* Complete the following:
**a)** In the profile of William Leushner, explain how the dates it gives account for his age at death being listed as 71. Answer in one to three sentences.
**b)** Summarize the profile of William Leushner in two sentences.
**c)** Answer these questions on the profile of William Leushner, one line each:
(i) In what place was he born?
(ii) In which event did he win his gold medal, and at which Games?
(iii) How many bronze medals does the profile list for him?

Personal information
- Born: November 27, 1863 Cookstown, Simcoe County, Canada West
- Died: October 25, 1935 (aged 71) Buffalo, United States

Sport
- Sport: Sports shooting

Medal record
Men's shooting
Representing United States
Olympic Games
| Gold medal – first place | 1908 London | Team military rifle |
| Silver medal – second place | 1912 Stockholm | 100 metre team |
| Bronze medal – third place | 1912 Stockholm | 50 metre team small-bore rifle |
| Bronze medal – third place | 1912 Stockholm | 25 metre team small-bore rifle |

= William Leushner =

American sport shooter

William D. F. Leushner (November 27, 1863 - October 25, 1935) was a competitive rifle shooter.

* Dataset records:
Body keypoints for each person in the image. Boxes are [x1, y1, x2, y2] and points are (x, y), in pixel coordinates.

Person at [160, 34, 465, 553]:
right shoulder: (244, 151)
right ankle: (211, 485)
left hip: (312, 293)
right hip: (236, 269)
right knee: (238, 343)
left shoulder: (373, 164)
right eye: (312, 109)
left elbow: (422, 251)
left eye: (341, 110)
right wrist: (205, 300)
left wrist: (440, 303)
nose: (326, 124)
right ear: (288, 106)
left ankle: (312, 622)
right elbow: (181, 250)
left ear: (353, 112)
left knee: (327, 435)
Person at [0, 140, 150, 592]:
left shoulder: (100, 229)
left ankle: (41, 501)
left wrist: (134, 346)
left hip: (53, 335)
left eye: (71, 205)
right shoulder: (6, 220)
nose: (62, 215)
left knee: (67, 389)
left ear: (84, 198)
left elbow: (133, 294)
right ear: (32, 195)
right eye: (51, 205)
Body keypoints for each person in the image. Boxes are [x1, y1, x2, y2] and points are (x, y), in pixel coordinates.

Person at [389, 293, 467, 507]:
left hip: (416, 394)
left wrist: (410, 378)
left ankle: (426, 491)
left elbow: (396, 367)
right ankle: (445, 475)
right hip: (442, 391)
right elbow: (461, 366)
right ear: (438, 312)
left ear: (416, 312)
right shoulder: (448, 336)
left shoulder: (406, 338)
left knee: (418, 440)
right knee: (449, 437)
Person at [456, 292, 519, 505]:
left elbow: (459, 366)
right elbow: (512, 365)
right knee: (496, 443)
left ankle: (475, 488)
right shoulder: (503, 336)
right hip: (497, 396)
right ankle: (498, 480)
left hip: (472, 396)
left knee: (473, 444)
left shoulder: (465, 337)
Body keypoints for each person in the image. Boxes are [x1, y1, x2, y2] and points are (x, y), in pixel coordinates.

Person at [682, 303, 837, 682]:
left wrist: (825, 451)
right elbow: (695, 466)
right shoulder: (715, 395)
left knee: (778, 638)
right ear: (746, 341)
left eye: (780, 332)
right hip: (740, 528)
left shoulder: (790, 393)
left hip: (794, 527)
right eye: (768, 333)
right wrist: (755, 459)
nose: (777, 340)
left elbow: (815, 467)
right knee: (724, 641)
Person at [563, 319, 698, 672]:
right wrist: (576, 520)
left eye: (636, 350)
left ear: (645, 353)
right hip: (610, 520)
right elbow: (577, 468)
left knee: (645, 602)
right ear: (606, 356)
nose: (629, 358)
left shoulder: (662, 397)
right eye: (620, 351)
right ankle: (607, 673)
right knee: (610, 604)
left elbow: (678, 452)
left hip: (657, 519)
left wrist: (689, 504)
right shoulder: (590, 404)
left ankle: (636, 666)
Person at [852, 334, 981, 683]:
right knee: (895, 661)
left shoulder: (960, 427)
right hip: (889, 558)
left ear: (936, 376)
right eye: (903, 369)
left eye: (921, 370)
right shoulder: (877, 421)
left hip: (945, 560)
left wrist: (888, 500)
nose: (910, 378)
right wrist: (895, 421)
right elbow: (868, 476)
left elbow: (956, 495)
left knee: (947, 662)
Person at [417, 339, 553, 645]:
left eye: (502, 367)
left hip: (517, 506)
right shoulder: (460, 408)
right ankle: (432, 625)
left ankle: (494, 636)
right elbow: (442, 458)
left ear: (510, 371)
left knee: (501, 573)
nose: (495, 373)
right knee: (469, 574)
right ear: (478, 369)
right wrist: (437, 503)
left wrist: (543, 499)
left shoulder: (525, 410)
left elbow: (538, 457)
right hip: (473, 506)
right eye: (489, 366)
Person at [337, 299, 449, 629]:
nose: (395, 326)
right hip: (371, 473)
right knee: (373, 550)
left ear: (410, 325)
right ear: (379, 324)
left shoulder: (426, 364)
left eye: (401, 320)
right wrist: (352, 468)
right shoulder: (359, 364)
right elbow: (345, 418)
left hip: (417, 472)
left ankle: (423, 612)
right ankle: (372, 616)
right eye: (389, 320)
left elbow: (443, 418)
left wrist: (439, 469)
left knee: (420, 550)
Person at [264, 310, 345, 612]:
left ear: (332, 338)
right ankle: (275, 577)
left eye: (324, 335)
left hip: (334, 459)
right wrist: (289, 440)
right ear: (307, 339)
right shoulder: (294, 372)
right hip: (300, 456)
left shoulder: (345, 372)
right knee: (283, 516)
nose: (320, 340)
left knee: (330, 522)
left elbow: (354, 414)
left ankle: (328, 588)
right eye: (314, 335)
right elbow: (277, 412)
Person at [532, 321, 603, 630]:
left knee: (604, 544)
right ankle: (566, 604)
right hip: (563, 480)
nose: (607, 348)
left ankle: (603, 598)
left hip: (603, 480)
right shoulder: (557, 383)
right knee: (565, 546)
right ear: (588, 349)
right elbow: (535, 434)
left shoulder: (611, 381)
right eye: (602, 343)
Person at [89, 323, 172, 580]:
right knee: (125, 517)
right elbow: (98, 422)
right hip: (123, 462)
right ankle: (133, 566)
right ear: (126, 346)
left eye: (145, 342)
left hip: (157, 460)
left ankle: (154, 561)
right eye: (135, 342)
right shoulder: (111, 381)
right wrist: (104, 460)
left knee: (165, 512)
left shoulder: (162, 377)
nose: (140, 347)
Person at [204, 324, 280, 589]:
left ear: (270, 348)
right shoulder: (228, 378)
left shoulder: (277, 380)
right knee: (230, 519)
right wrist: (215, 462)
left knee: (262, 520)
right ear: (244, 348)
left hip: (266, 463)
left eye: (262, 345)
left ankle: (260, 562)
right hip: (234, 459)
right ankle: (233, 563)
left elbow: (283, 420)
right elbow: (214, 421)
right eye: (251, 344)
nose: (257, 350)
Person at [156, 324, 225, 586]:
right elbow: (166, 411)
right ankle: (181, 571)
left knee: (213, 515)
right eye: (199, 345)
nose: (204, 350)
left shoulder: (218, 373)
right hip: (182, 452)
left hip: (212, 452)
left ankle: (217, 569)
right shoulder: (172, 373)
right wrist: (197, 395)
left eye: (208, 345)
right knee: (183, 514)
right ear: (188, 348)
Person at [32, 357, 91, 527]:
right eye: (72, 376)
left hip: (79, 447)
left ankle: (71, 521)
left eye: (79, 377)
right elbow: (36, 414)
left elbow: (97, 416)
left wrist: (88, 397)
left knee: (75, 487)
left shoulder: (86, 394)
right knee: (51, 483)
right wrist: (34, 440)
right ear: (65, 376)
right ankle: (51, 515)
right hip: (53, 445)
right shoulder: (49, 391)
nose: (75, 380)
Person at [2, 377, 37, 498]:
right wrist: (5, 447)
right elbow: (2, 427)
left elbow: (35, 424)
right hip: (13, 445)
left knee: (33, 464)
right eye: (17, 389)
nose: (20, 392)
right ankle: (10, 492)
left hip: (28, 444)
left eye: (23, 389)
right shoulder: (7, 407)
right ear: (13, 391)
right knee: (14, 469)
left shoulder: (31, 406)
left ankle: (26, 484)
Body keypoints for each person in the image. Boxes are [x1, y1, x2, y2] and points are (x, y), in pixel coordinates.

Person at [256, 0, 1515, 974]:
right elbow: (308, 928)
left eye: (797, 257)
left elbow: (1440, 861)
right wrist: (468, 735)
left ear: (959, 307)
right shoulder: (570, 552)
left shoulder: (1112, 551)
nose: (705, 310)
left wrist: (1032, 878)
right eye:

* Responses:
**a)** He was born on November 27, 1863, and died on October 25, 1935. His death came about a month before his birthday that year, so he had not yet turned 72.

**b)** William D. F. Leushner was an American competitive rifle shooter, born on November 27, 1863, in Cookstown, Simcoe County, Canada West, and he died in Buffalo on October 25, 1935. Representing the United States at the Olympic Games, he won team gold in military rifle at London in 1908, and at Stockholm in 1912 he won a silver and two bronze medals in team events.

**c)**
(i) Cookstown, Simcoe County, Canada West.
(ii) Team military rifle, at the 1908 London Games.
(iii) Two.